Financial Services report slowing growth and profits falling at their fastest rate in 15 years – Financial Services Survey
03 October 2024
Financial services business volumes growth slowed in the third quarter, after strong growth last quarter. That’s according to the latest CBI Financial Services Survey. Firms expect volumes to be broadly flat over the next three months.
The quarterly survey, conducted between 29 August and 16 September, also showed that optimism decreased, and headcounts fell after five consecutive quarters of growth. Profitability fell sharply in the quarter to September, at its quickest rate since March 2009. Average spreads declined at a survey record pace (since 1989), while the value of non-performing loans rose at the fastest pace since March 2021.
Key findings:
- Growth in business volumes slowed in the quarter to September (weighted balance of +6%) after a solid increase in the quarter to June (+22%). Firms expect volumes to be broadly unchanged (-1%) in the next three months.
- Optimism decreased in September, compared with three months ago (-13% from +17% in June).
- Average spreads fell at a survey-record rate in the quarter to September (-55% from -16% in June) and are expected to decline at a similarly rapid pace over the next three months (-54%).
- The value of non-performing loans increased in the quarter to September (+16% from +11% in June) at the fastest rate since March 2021. Their value is expected to rise at a similar pace over the next quarter (+15%).
- Profitability fell in the quarter to September at the fastest rate since March 2009 (-43% from -5% in June). FS firms expect profitability to be flat over the next three months (+1%).
- Headcount shrank in the quarter to September (-15% from +18% in June) for the first time since March 2023. Firms expect headcount to fall at a similar pace next quarter (-16%).
- Firms expect to decrease investment in land & buildings in the next 12 months (compared to the last 12) to the greatest extent in survey history.
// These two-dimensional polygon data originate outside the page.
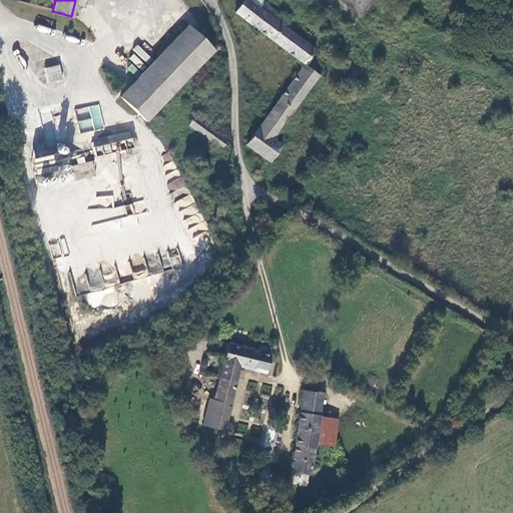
[(243,0),(234,13),(303,65),(315,49),(276,20),(281,13),(264,1),(264,0),(243,0)]
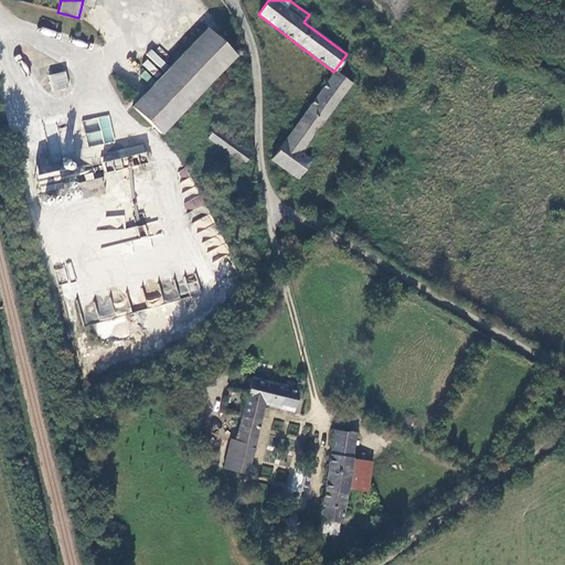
[(210,28),(134,105),(162,132),(236,53),(235,52),(236,51),(233,46),(231,49),(210,28)]
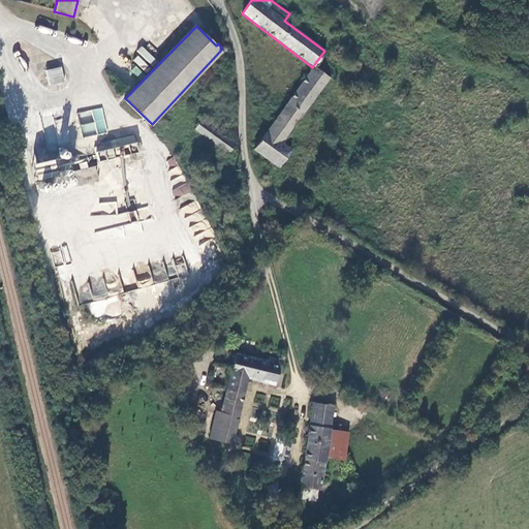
[(144,70),(148,65),(137,56),(133,60),(144,70)]
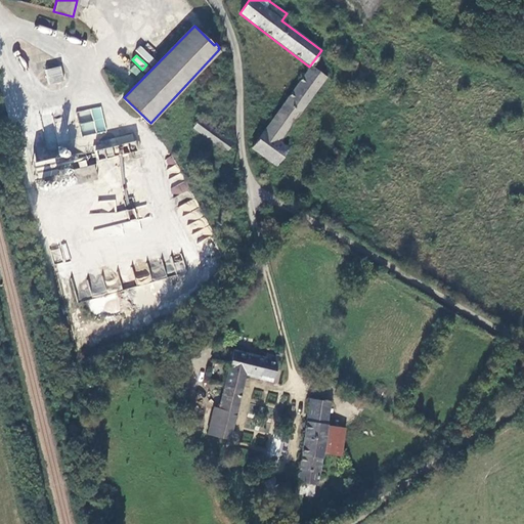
[(60,66),(45,70),(48,84),(64,81),(60,66)]
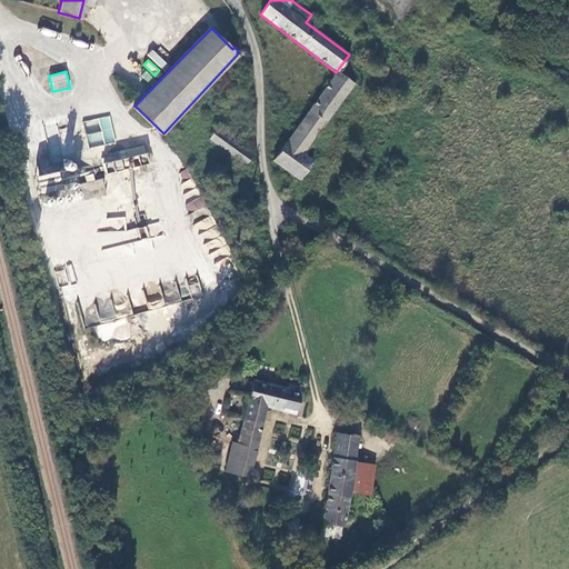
[(305,152),(353,86),(336,72),(271,160),(298,180),(312,159),(305,152)]
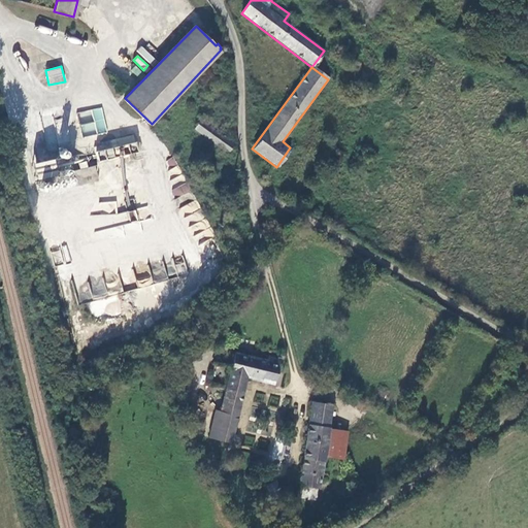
[(101,106),(76,112),(83,137),(107,131),(101,106)]
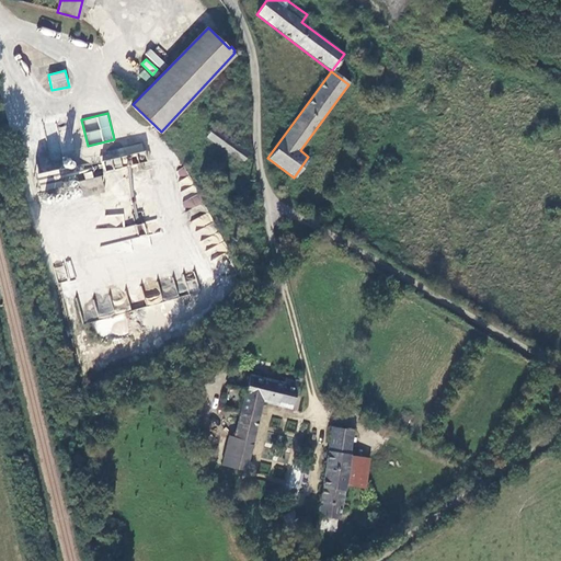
[(213,127),(206,136),(242,161),(248,151),(213,127)]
Capital expenditure on vehicles, plant & machinery is also expected to fall, while investment in IT is set to increase modestly.
- A record share of firms (66% from 29% in June) reported that “other” factors are likely to limit capital expenditure over the next 12 months, which was widely attributed to uncertainty about the “tax environment” due to the upcoming Autumn Budget.
- Inadequate net return was the second-most cited factor likely to limit future investment, rising to its highest since September 2022 (46% from 22% in June).
- The share of firms citing cost of finance as a concern fell considerably (1% from 36% in June).
Louise Hellem, CBI Chief Economist said:
“After two strong quarters of activity this year, financial services firms are now reporting slower business volumes growth and falling optimism. A record-fast fall in spreads and moderate rise in non-performing loans have contributed to profits falling at their quickest rate since 2009. Investment intentions have also deteriorated further, with companies raising concerns around inadequate net returns and the tax implications of the upcoming Autumn Budget.”
“This means that the government must provide firms with the clarity and confidence they need to invest in the UK. Publishing a business tax roadmap, a clearer, fairer and more competitive business rates system, and keeping up momentum on recently announced planning reforms, along with a modern, international industrial strategy, would go a long way in delivering the confidence businesses and investors are looking for.”
Notes to Editors: The latest Financial Services Survey was conducted between 29 August and 16 September. 141 firms replied.
A ‘balance’ is the difference in percentage points between the weighted percentage of firms answering that output is “up” and the percentage answering “down”. For example, if 30% of firms say that business volumes are is up, 60% that it they are unchanged, and 10% that they are down, the balance statistic is +20%.